Tropical Storm Beryl brought howling winds and torrential rain to southeast Texas, killing at least three people, flooding highways, closing oil ports, canceling more than 1,300 flights and knocking out power to more than 2.7 million homes and businesses.
Beryl, the season’s earliest Category 5 hurricane on record, weakened from a hurricane after pounding the coastal Texas town of Matagorda with dangerous storm surges and heavy rain before moving across Houston, the U.S. National Hurricane Center (NHC) said. The agency said conditions could spawn tornadoes in Texas, Louisiana and Arkansas.

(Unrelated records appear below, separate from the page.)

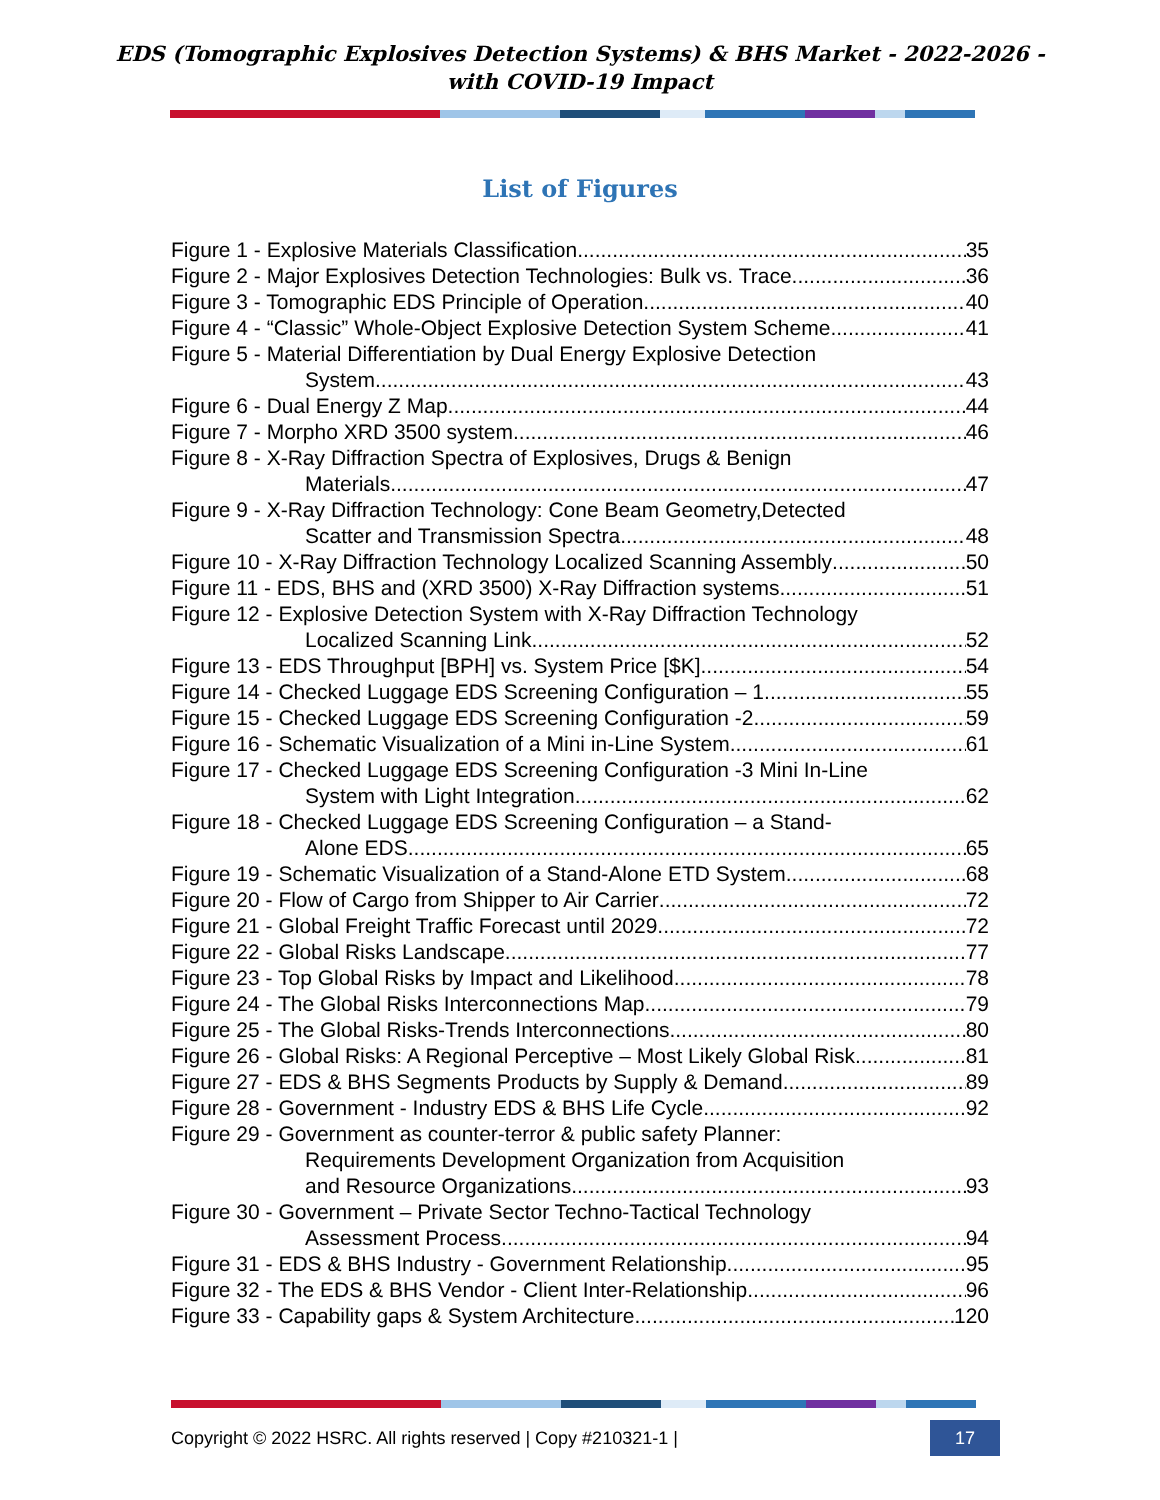EDS (Tomographic Explosives Detection Systems) & BHS Market - 2022-2026 -
with COVID-19 Impact
List of Figures
Figure 1 - Explosive Materials Classification 35
Figure 2 - Major Explosives Detection Technologies: Bulk vs. Trace 36
Figure 3 - Tomographic EDS Principle of Operation 40
Figure 4 - “Classic” Whole-Object Explosive Detection System Scheme 41
Figure 5 - Material Differentiation by Dual Energy Explosive Detection
System 43
Figure 6 - Dual Energy Z Map 44
Figure 7 - Morpho XRD 3500 system 46
Figure 8 - X-Ray Diffraction Spectra of Explosives, Drugs & Benign
Materials 47
Figure 9 - X-Ray Diffraction Technology: Cone Beam Geometry,Detected
Scatter and Transmission Spectra 48
Figure 10 - X-Ray Diffraction Technology Localized Scanning Assembly 50
Figure 11 - EDS, BHS and (XRD 3500) X-Ray Diffraction systems 51
Figure 12 - Explosive Detection System with X-Ray Diffraction Technology
Localized Scanning Link 52
Figure 13 - EDS Throughput [BPH] vs. System Price [$K] 54
Figure 14 - Checked Luggage EDS Screening Configuration – 1 55
Figure 15 - Checked Luggage EDS Screening Configuration -2 59
Figure 16 - Schematic Visualization of a Mini in-Line System 61
Figure 17 - Checked Luggage EDS Screening Configuration -3 Mini In-Line
System with Light Integration 62
Figure 18 - Checked Luggage EDS Screening Configuration – a Stand-
Alone EDS 65
Figure 19 - Schematic Visualization of a Stand-Alone ETD System 68
Figure 20 - Flow of Cargo from Shipper to Air Carrier 72
Figure 21 - Global Freight Traffic Forecast until 2029 72
Figure 22 - Global Risks Landscape 77
Figure 23 - Top Global Risks by Impact and Likelihood 78
Figure 24 - The Global Risks Interconnections Map 79
Figure 25 - The Global Risks-Trends Interconnections 80
Figure 26 - Global Risks: A Regional Perceptive – Most Likely Global Risk 81
Figure 27 - EDS & BHS Segments Products by Supply & Demand 89
Figure 28 - Government - Industry EDS & BHS Life Cycle 92
Figure 29 - Government as counter-terror & public safety Planner:
Requirements Development Organization from Acquisition
and Resource Organizations 93
Figure 30 - Government – Private Sector Techno-Tactical Technology
Assessment Process 94
Figure 31 - EDS & BHS Industry - Government Relationship 95
Figure 32 - The EDS & BHS Vendor - Client Inter-Relationship 96
Figure 33 - Capability gaps & System Architecture 120
Copyright © 2022 HSRC. All rights reserved | Copy #210321-1 | 17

More than 2.7 million homes and businesses in Texas lost power, according to Patrick and and PowerOutage.us.
More than 2,500 first responders were deployed statewide, said Nim Kidd, chief of the Texas Division of Emergency Management.
The storm, which was expected to rapidly weaken as it moved inland, swept a destructive path through Jamaica, Grenada, and St. Vincent and the Grenadines last week. It killed at least 11 in Mexico and the Caribbean and before reaching Texas, Lieutenant Governor Dan Patrick told reporters.
In Texas, a 53-year-old man and a 74-year-old woman were killed in two incidents by trees that fell on their homes in the Houston area on Monday. A third person, a city of Houston employee going to work, drowned in an underpass, Patrick said.
Crews using a life jacket and ladder fire truck rescued a man from a truck on a flooded stretch of freeway, video posted on social media by Houston’s local ABC station showed. Patrick said there were several other rescues.
Flood waters exceeded 10 inches (25 cm) across most of Houston, Mayor John Whitmire said.
“We’re literally getting calls across Houston right now asking for first responders to come rescue individuals in desperate life safety conditions,” Whitmire said.
The storm had strengthened to a Category 1 hurricane as it crossed the warm waters of the Gulf of Mexico before making landfall. But the NHC said it was expected to weaken into a tropical depression overnight and a post-tropical cyclone on Tuesday.
That was still enough to deliver more heavy rain as it moved northeastward from eastern Texas on Monday afternoon, across Arkansas on Tuesday, into the Lower Ohio Valley on Tuesday night, and finally into the Lower Great Lakes on Wednesday, the US National Weather Service said.
Oil refining activity slowed and some production sites were evacuated in the state that is the nation’s biggest producer of U.S. oil and natural gas. “For those of you in northeast Texas, be aware. You will have tropical storm winds, maybe as late as midnight or 1 a.m. You will have flooding, you will have rain, and you need to stay off the roads,” Patrick said.
State officials had yet to assess the economic damage as officials remained on a rescue footing while powerful winds continued to blow. Restoring power would take several days, said Thomas Gleeson, chair of the Texas Public Utility Commission.
Following warnings that it could be a deadly storm for communities in its path, people rushed to board up windows and stock up on fuel and other essential supplies. Before daybreak, strong gusts and torrential rain lashed cities and towns such as Galveston, Sargent, Lake Jackson and Freeport, television video showed. By late morning, many fallen trees blocked roads in Houston as the worst of the storm passed, with persisting winds and some road flooding, rendering lanes on major freeways impassable. The city barricaded flooded areas.
The Federal Emergency Management Agency (FEMA) and the U.S. Coast Guard had positioned staff to assist with search and rescue efforts. FEMA also readied water, meals and generators to boost local response efforts, according to the Biden administration.
Schools said they would close as the storm approached. Airlines cancelled more than 1,300 flights, and officials ordered a smattering of evacuations in beach towns. Small businesses in Houston, including package delivery services and chiropractors, delayed openings or were closed on Monday.
Several counties in southeastern Texas – including Houston, where many US energy companies are headquartered – are under a flash-flood warning as thunderstorms unleashed up to nearly 12 inches (30 cm) of rain in some areas.